Powder case "Lac des Cygnes", 1946.

“I love the colour and beauty of gemstones and it is amazing to see how our costume workshop could come so close to the quality of real stones, which of course were too heavy for the dancers to wear.”

– George Balanchine, cofounder of New York City Ballet

The meeting between Claude Arpels – grandson of Louis Arpels – and the world-famous choreographer George Balanchine, co-founder of the New York City Ballet, definitively consolidated a project flourishing in intentions. In fact, the dialogue between the two saw the birth of an unprecedented ballet called Jewels, a triptych each of its acts dedicated to a gem and a composer: Gabriel Fauré for Emeralds, Igor Fëdovorič Stravinsky for Rubies and Pyotr Il’ič Čajkovskij for Diamonds. Following the encounter between Claude Arpels and George Balanchine, a new collaboration with Benjamin Millepied began in 2012. Formerly principal dancer of the New York City Ballet and founder of the L.A. Dance Project company, he performed the ballet Rubies, one of the chapters of Jewels. This is how the story of Van Cleef & Arpels began, without ever ceasing, to measure itself with dance and its suggestions, always finding artistic figures interested in the Maison’s jewellery art. Dance also makes its entrance into the latest Cadrans Extraordinaires watch collection with two new additions: the Lady Danse and Lady Danse Duo watches that represent two very emotional moments for the artists, the entrance on stage and the performance itself. The diamonds, set on the dials and around the cases, are chosen according to the strictest criteria: D, E or F for colour, IF or VVS for clarity. They shine on the white gold, giving the creations a vivid brilliance. Van Cleef & Arpels’ quest for excellence is expressed in the meticulous work of selecting and matching materials carried out by expert gemologists, who choose precious and ornamental stones in line with the Maison’s rigorous criteria, but it is above all the collaborative and inspirational attitude intrinsic to the Van Clef & Arpels’ heritage that is of primary importance, a strong creative core capable of renewing itself and at the same time surprising over the decades.

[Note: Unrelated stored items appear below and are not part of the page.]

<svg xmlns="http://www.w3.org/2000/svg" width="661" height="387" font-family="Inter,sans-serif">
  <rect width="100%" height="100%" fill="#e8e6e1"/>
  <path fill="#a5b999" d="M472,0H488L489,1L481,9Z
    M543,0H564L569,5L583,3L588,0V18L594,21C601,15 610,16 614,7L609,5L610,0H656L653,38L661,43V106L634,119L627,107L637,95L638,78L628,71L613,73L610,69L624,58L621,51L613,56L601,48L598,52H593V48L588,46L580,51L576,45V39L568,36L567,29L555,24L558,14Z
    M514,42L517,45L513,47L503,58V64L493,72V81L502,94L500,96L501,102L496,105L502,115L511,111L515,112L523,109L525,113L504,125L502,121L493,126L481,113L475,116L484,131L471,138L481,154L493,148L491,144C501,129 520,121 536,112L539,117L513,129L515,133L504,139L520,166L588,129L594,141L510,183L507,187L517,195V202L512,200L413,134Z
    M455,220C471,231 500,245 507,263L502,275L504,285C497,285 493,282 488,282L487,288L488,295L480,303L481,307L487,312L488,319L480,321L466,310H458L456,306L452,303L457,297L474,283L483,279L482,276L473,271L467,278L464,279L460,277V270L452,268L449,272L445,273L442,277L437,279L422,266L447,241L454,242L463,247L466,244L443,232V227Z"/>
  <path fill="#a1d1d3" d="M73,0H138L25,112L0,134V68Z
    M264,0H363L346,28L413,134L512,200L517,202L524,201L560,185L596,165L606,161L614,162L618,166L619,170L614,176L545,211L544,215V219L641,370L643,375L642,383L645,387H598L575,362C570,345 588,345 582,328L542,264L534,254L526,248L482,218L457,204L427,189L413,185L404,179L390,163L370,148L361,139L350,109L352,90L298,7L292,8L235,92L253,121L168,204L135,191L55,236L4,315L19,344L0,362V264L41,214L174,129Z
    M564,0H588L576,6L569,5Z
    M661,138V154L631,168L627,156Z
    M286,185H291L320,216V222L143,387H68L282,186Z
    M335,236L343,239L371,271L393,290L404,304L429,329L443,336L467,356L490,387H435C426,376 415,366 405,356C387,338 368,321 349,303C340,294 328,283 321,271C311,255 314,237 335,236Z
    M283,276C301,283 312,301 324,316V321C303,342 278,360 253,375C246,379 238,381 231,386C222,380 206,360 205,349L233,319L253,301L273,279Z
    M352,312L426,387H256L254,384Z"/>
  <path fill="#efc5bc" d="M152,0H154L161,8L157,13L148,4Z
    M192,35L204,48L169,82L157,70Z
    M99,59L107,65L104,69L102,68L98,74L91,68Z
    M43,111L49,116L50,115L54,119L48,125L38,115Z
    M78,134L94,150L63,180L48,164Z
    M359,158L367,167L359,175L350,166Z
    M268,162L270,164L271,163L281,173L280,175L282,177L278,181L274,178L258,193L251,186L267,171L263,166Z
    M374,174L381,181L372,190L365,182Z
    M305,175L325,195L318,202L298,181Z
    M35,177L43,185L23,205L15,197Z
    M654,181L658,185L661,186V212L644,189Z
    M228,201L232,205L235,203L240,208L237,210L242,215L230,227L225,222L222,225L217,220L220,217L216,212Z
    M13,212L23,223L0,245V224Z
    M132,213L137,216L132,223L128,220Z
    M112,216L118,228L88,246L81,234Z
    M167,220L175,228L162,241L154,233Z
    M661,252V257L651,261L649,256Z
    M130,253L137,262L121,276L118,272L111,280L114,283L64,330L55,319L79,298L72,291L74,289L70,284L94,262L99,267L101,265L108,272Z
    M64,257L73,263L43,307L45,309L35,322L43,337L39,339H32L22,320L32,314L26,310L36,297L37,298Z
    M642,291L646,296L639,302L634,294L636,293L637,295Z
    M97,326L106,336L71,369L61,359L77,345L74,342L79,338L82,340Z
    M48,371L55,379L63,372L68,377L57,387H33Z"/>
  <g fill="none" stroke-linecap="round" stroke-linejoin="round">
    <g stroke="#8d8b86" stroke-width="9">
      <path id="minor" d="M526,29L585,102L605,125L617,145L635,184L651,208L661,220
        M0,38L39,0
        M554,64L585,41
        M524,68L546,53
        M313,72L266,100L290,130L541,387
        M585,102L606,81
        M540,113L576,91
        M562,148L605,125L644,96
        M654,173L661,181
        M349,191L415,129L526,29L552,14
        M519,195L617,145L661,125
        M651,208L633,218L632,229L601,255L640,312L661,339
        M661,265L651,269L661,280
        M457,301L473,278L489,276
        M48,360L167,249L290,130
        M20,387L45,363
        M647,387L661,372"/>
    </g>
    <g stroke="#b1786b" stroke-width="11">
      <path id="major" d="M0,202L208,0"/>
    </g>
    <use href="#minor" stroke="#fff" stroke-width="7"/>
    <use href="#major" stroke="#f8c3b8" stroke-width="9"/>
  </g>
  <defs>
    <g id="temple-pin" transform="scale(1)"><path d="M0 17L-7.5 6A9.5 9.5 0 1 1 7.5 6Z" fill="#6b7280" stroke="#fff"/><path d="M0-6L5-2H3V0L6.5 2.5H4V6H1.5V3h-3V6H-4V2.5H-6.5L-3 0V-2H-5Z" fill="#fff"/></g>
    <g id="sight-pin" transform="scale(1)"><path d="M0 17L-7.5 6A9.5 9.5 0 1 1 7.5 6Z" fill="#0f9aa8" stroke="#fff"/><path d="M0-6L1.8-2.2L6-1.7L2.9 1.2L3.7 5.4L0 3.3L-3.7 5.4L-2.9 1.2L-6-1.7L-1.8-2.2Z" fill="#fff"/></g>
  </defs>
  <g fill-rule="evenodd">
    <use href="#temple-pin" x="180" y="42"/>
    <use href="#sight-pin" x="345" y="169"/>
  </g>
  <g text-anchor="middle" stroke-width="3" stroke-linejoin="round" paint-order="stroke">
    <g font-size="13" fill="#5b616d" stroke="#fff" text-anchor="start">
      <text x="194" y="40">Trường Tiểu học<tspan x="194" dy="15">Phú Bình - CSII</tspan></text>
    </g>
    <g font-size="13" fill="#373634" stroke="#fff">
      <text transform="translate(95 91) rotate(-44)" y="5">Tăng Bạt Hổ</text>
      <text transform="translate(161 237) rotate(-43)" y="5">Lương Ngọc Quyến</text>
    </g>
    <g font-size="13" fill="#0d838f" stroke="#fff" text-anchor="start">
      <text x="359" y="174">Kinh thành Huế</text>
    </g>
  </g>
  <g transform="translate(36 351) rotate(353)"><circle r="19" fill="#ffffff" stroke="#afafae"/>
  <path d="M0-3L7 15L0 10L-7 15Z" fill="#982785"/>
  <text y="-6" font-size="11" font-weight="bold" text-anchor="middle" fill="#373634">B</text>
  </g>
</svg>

Albertine Ballerina Clip. White gold, rose gold, rubies, diamonds.
Tourbillon Clip, 1948.
Portacipria Raymonda, 1945.
Dentelle Clip, 1984.

“These collaborations, these encounters between disciplines, are always a great source of inspiration for us. They fuel our creativity and build bridges between different art forms.”

– Nicolas Bos, CEO of Van Cleef & Arpels

Van Cleef & Arpels and dance: a creative pas de deux is on view until January 4th 2024, at the Van Cleef & Arpels boutique in Via Condotti, Rome.